* EXERCISE
Scan the material below and report how many lines include the string "Period"; nothing else belongs in the reply.

* MATERIAL PROVIDED
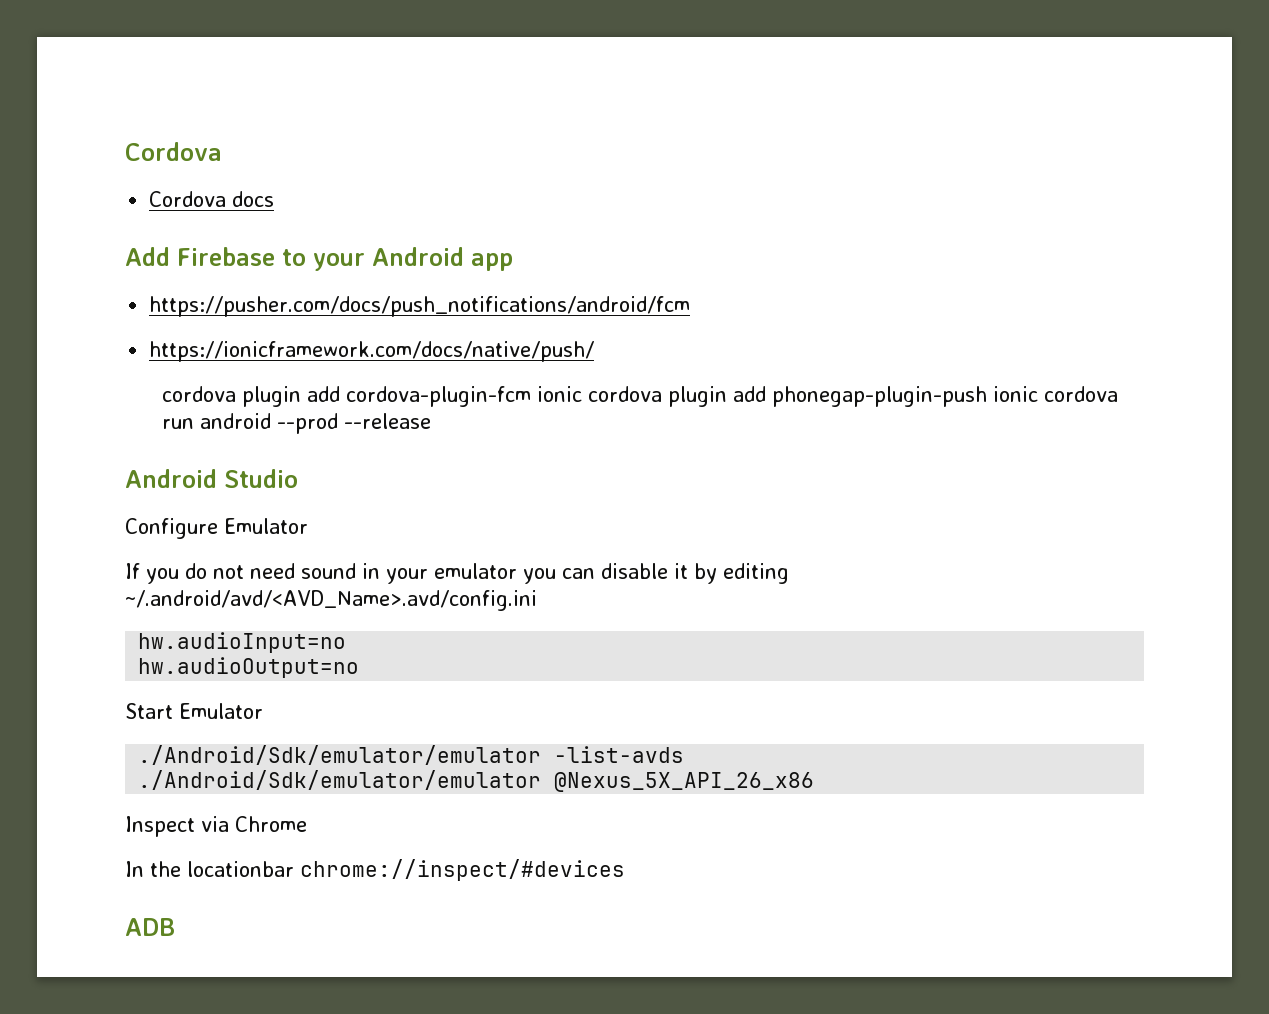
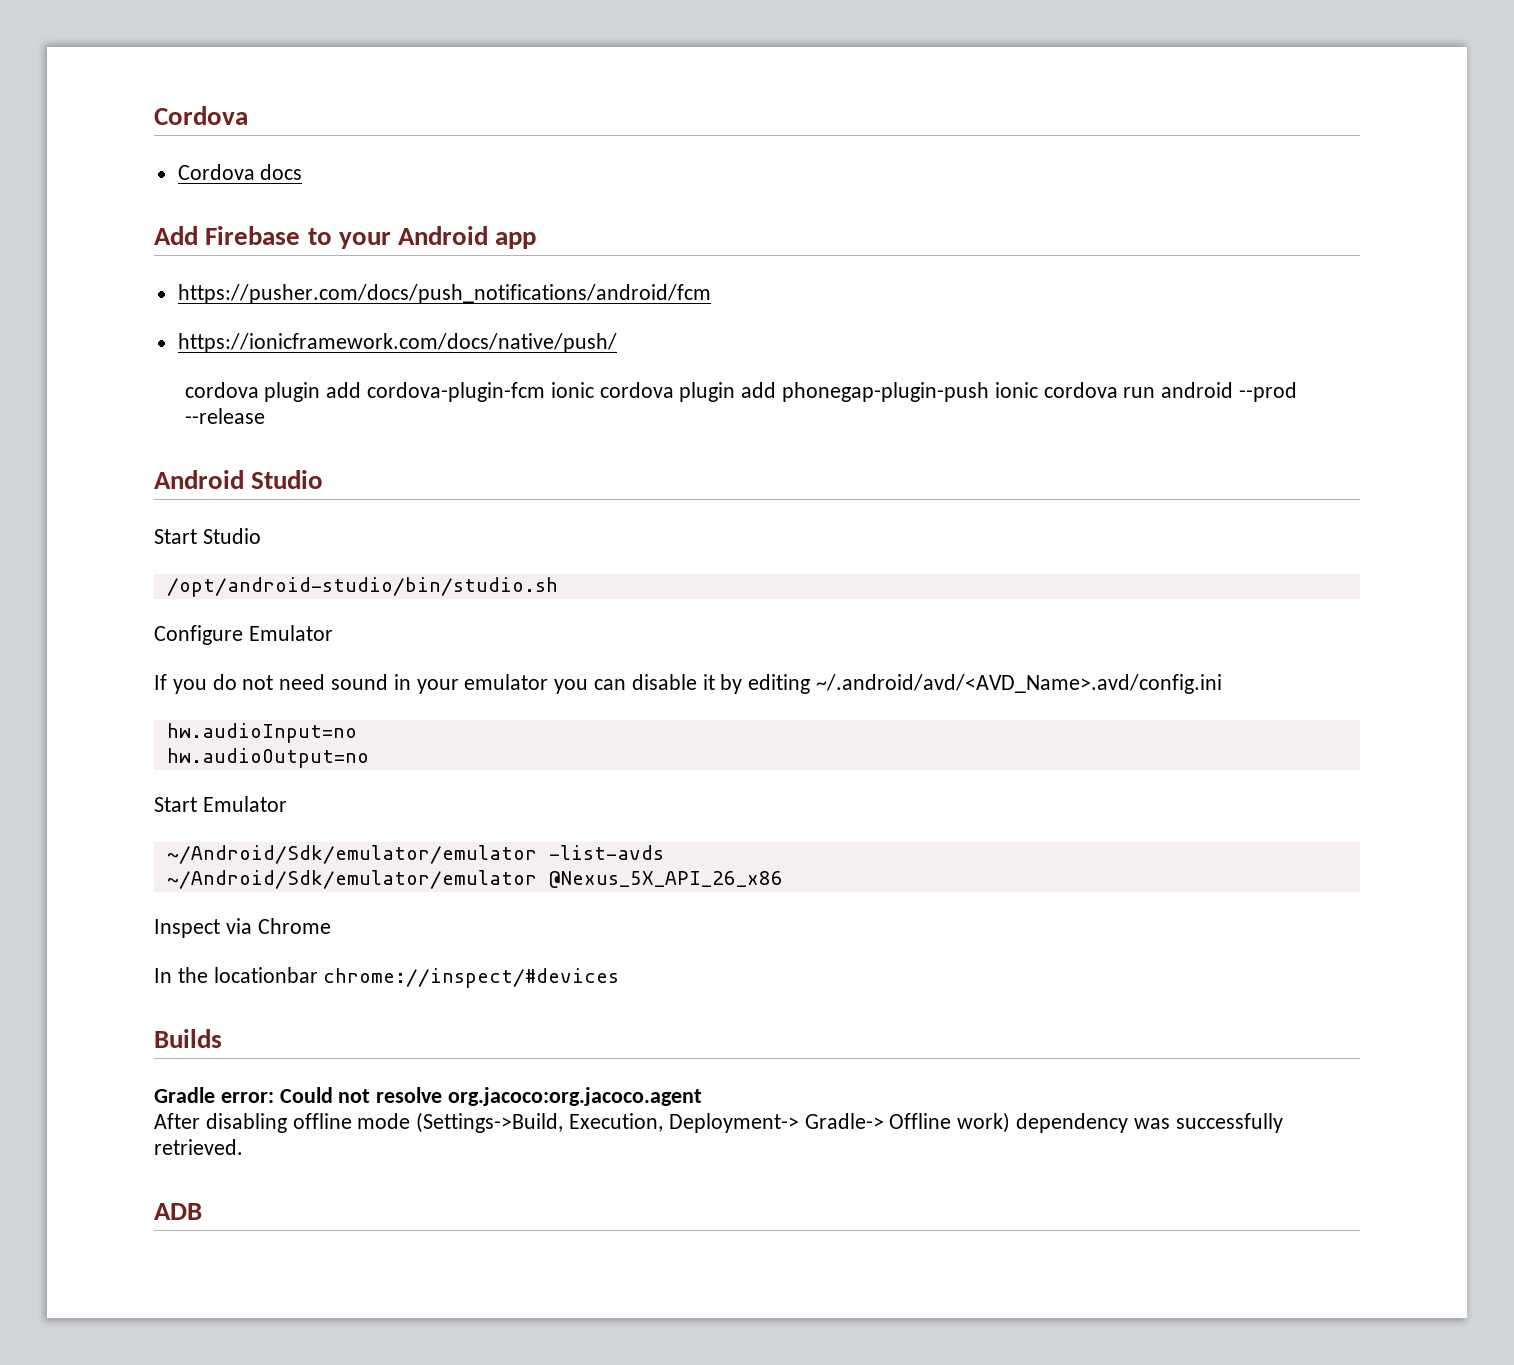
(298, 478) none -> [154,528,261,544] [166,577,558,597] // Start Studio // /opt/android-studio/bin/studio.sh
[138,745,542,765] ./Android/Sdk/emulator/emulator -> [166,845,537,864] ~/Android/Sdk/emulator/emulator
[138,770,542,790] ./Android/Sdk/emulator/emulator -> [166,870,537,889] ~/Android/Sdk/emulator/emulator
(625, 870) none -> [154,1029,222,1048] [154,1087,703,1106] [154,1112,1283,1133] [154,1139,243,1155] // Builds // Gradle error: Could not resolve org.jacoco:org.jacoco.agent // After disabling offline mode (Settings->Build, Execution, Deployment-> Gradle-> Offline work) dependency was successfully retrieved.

==

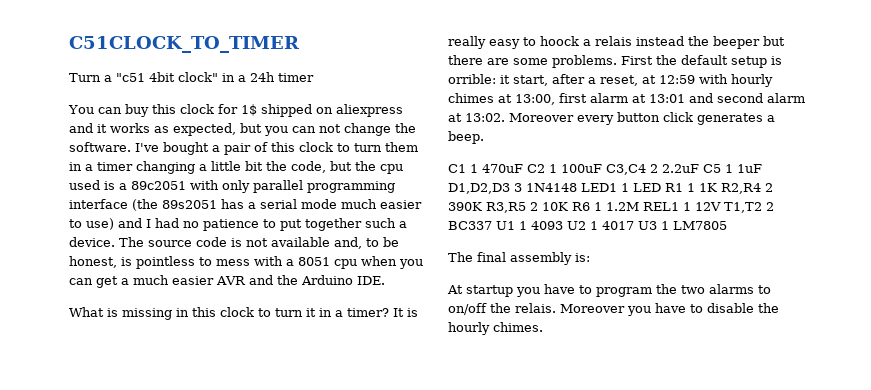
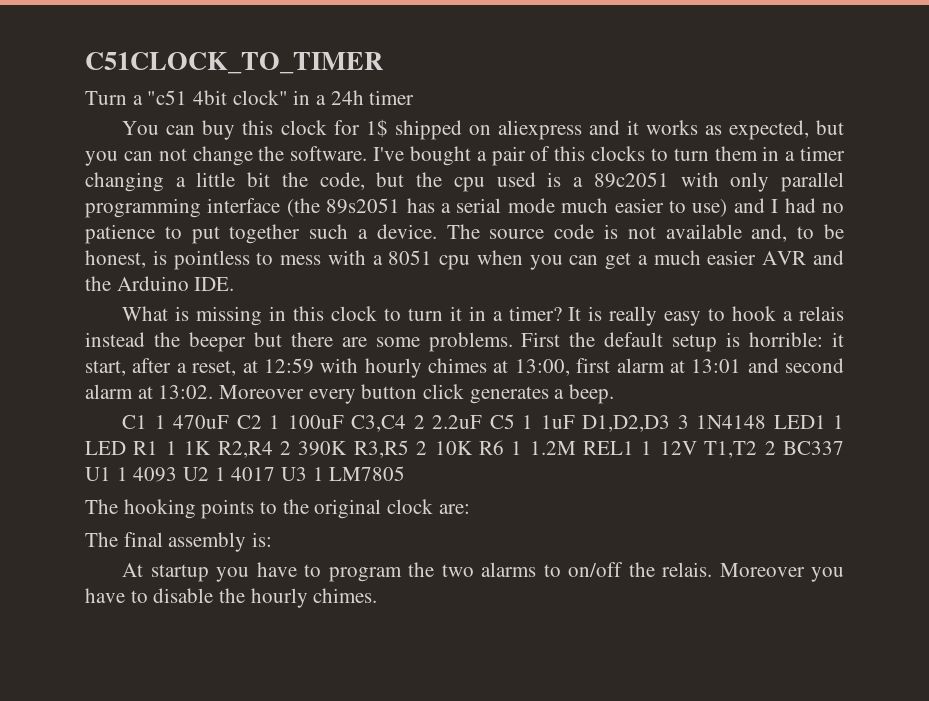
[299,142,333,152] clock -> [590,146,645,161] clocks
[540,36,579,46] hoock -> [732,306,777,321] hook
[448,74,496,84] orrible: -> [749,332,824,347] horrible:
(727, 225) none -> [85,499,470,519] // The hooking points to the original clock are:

---

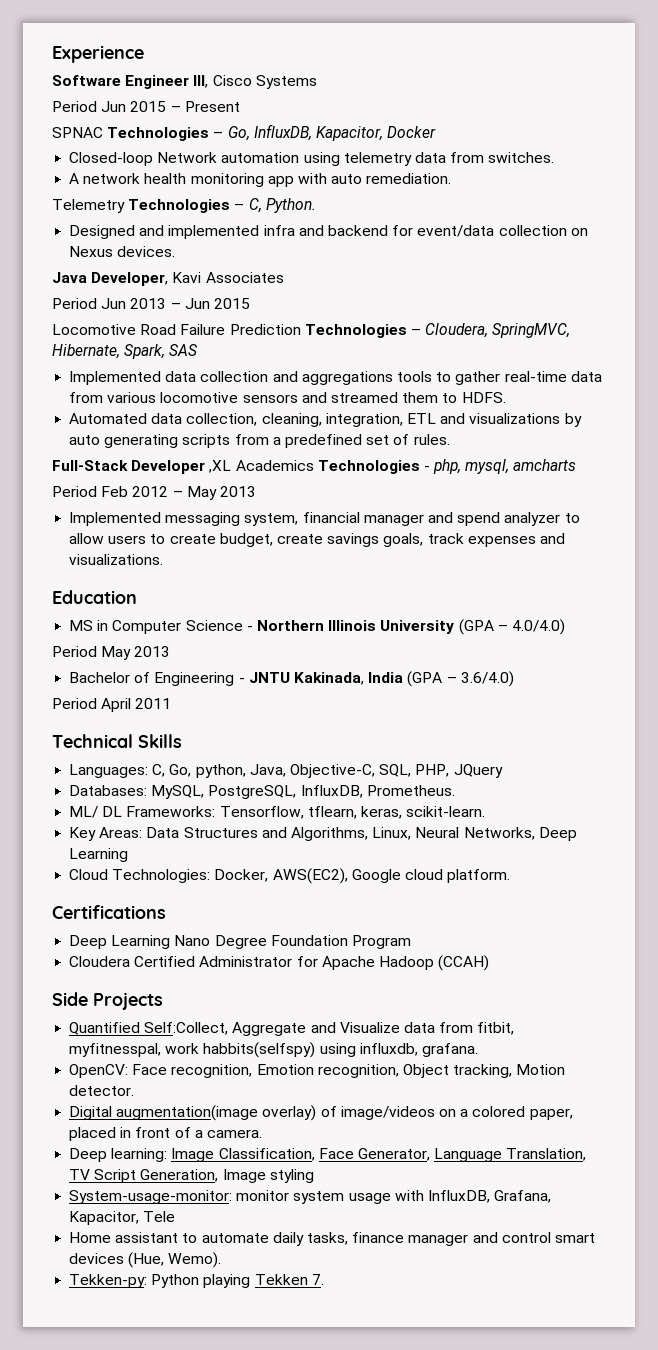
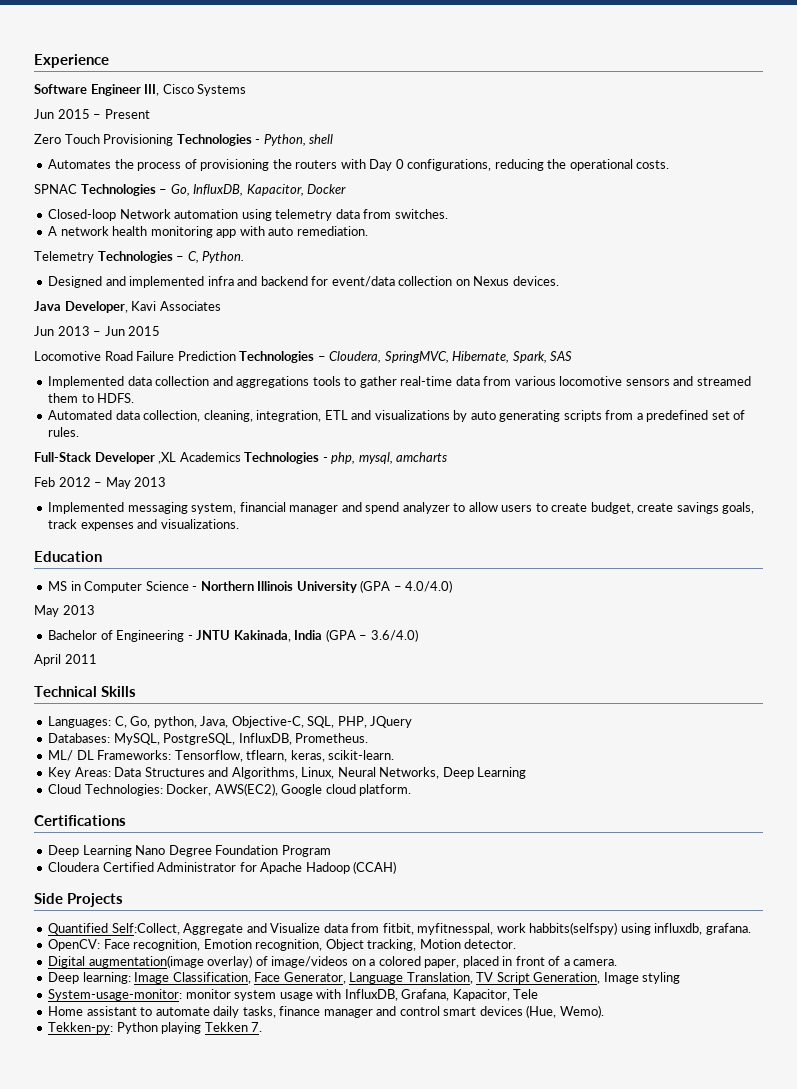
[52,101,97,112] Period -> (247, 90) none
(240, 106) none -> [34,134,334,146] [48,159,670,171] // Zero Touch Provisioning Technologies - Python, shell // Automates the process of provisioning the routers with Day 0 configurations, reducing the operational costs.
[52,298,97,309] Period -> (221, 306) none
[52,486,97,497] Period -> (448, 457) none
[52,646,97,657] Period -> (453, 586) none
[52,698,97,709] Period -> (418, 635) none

* EXERCISE SOLUTION
5